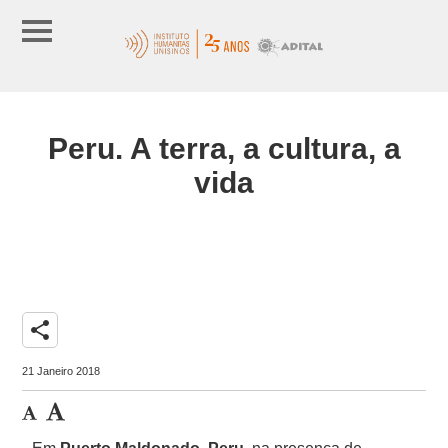
Peru. A terra, a cultura, a
vida
share
21 Janeiro 2018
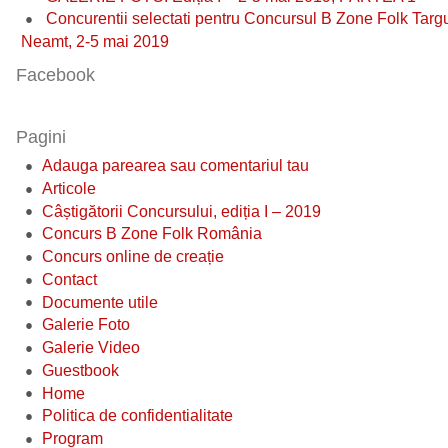
Concurentii selectati pentru Concursul B Zone Folk Targ
Neamt, 2-5 mai 2019
Facebook
Pagini
Adauga parearea sau comentariul tau
Articole
Câștigătorii Concursului, ediția I – 2019
Concurs B Zone Folk România
Concurs online de creație
Contact
Documente utile
Galerie Foto
Galerie Video
Guestbook
Home
Politica de confidentialitate
Program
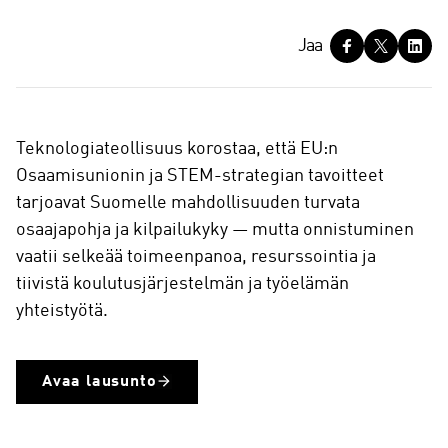
J
Jaa
a
a
Teknologiateollisuus korostaa, että EU:n
Osaamisunionin ja STEM-strategian tavoitteet
tarjoavat Suomelle mahdollisuuden turvata
osaajapohja ja kilpailukyky — mutta onnistuminen
vaatii selkeää toimeenpanoa, resurssointia ja
tiivistä koulutusjärjestelmän ja työelämän
yhteistyötä.
Avaa lausunto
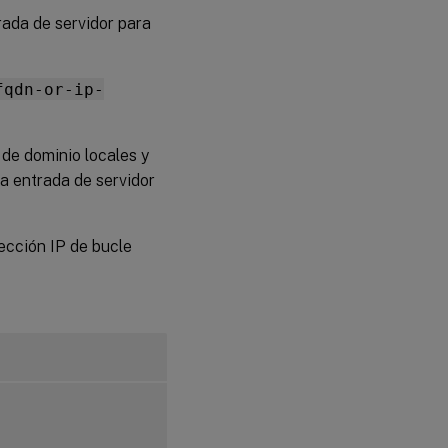
VDA
ada de servidor para
Configuración
guiada
fqdn-or-ip-
Configuración
automatizada
 de dominio locales y
Quitar
cambios de
a entrada de servidor
configuración
Registros de
rección IP de bucle
configuración
Desinstalar
el software
de Linux
VDA
Paso 9:
Ejecuta
XDPing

# WORK INSTRUCTION
Gather every line from the records above that contains the string "servidor". Case counts.

# RESPONSE BELOW
ada de servidor para
a entrada de servidor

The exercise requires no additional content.